Mit "man mount" sind ja noch viel mehr tolle Optionen angegeben, teilweise mit dem Hinweis "Use with caution!"
*Hat jemand erfahrung damit, z.B. mit quit?*

Die umask option scheint leider immer nur für Dateien und Verzeichnisse gleichzeitig zu gelten. Ab dem neuen Kernel 2.6 scheint die neue Option dmask hinzugekommen zu sein.
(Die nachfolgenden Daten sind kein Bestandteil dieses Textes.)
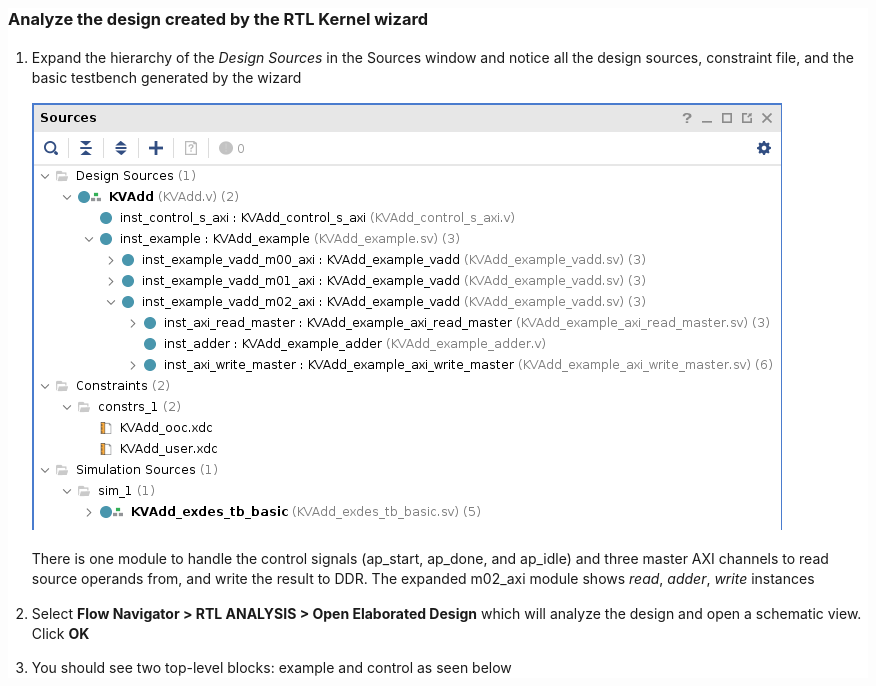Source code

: ### Analyze the design created by the RTL Kernel wizard

1. Expand the hierarchy of the *Design Sources* in the Sources window and notice all the design sources, constraint file, and the basic testbench generated by the wizard

	![](./images/rtlkernel_lab/vivado_hierarchy.png)

    There is one module to handle the control signals (ap_start, ap_done, and ap_idle) and three master AXI channels to read source operands from, and write the result to DDR. The expanded m02_axi module shows *read*, *adder*, *write* instances

1. Select **Flow Navigator > RTL ANALYSIS > Open Elaborated Design** which will analyze the design and open a schematic view. Click **OK**

1. You should see two top-level blocks: example and control as seen below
Ich habe hier eine externe 250GB Festplatte per Firewire angeschlossen. 
Auf den vieles kann ich zugreifen, aber nicht auf alles.
Diese FP ist vfat Formatiert. Scheinbar verträgt das vfat filesystem aber nur unter WIndows XP solche Großen Partitionen, aber nicht Linux. 
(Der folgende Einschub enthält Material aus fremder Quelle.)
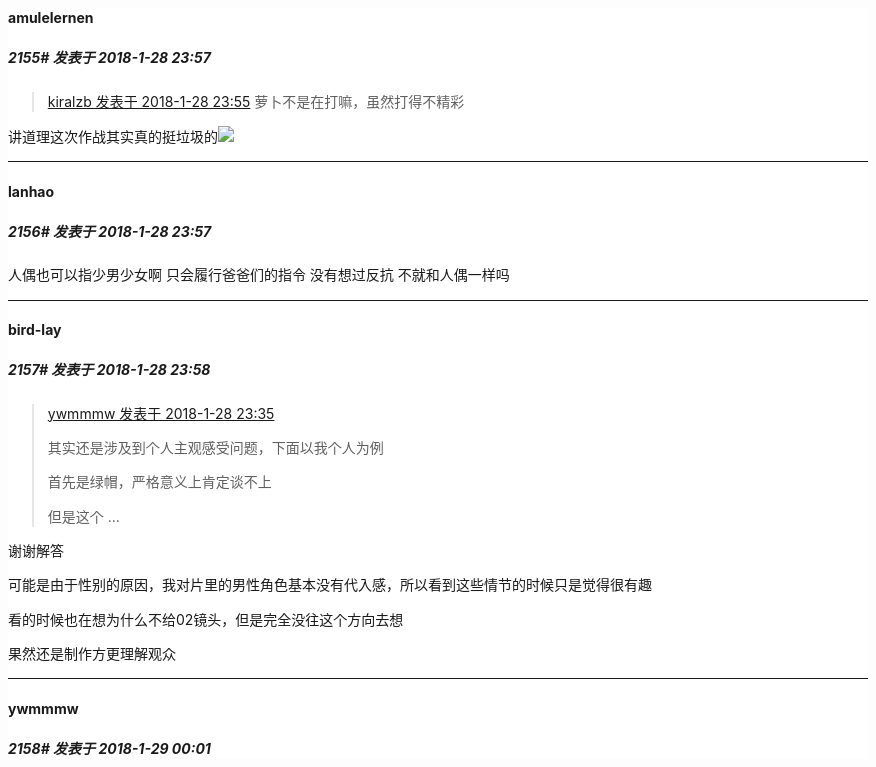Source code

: ####  amulelernen  
##### 2155#       发表于 2018-1-28 23:57



<blockquote><a href="httphttps://bbs.saraba1st.com/2b/forum.php?mod=redirect&amp;goto=findpost&amp;pid=38381479&amp;ptid=1577974" target="_blank">kiralzb 发表于 2018-1-28 23:55</a>
萝卜不是在打嘛，虽然打得不精彩</blockquote>
讲道理这次作战其实真的挺垃圾的<img src="https://static.saraba1st.com/image/smiley/face2017/067.png" referrerpolicy="no-referrer">







-----

####  lanhao  
##### 2156#       发表于 2018-1-28 23:57




人偶也可以指少男少女啊 只会履行爸爸们的指令 没有想过反抗 不就和人偶一样吗







-----

####  bird-lay  
##### 2157#       发表于 2018-1-28 23:58



<blockquote><a href="httphttps://bbs.saraba1st.com/2b/forum.php?mod=redirect&amp;goto=findpost&amp;pid=38381297&amp;ptid=1577974" target="_blank">ywmmmw 发表于 2018-1-28 23:35</a>

其实还是涉及到个人主观感受问题，下面以我个人为例

首先是绿帽，严格意义上肯定谈不上

但是这个 ...</blockquote>
谢谢解答

可能是由于性别的原因，我对片里的男性角色基本没有代入感，所以看到这些情节的时候只是觉得很有趣

看的时候也在想为什么不给02镜头，但是完全没往这个方向去想

果然还是制作方更理解观众







-----

####  ywmmmw  
##### 2158#       发表于 2018-1-29 00:01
----cut from dmesg--------
attempt to access beyond end of device
08:31: rw=0, want=289210923, limit=245111706
Filesystem panic (dev 08:31).
  FAT error
Directory 4011516: bad FAT
-----------------

289210923  das will er haben
245051840   Formatierte Größe (Angabe von df)
245111706  hier soll das Limit sein

*Wo steht denn dieses Limit beschrieben?
Wie groß darf eine VFAT Partition sein?*


----------



## Dennis Wronka (6. Oktober 2004)

Ist schon irgendwie merkwürdig, dass der scheinbar versucht über das Ende der Platte hinaus zuzugreifen.
Die Grösse der Platte laut df sieht meiner Meinung nach okay für 'ne 250er-Platte aus.
Im Linux-Kernel gibt's 'ne Option für Large-Filesystems, ich hab grad keine Ahnung wie large so ein Filesystem sein muss, damit diese Option Sinn macht, aber vielleicht solltest Du mal schauen ob das was bringt.
Immerhin muss auch die Option für 4GB Speicher aktivieren, damit ich mein GB voll nutzen kann und nicht nur gut 900MB.

Viel Erfolg


----------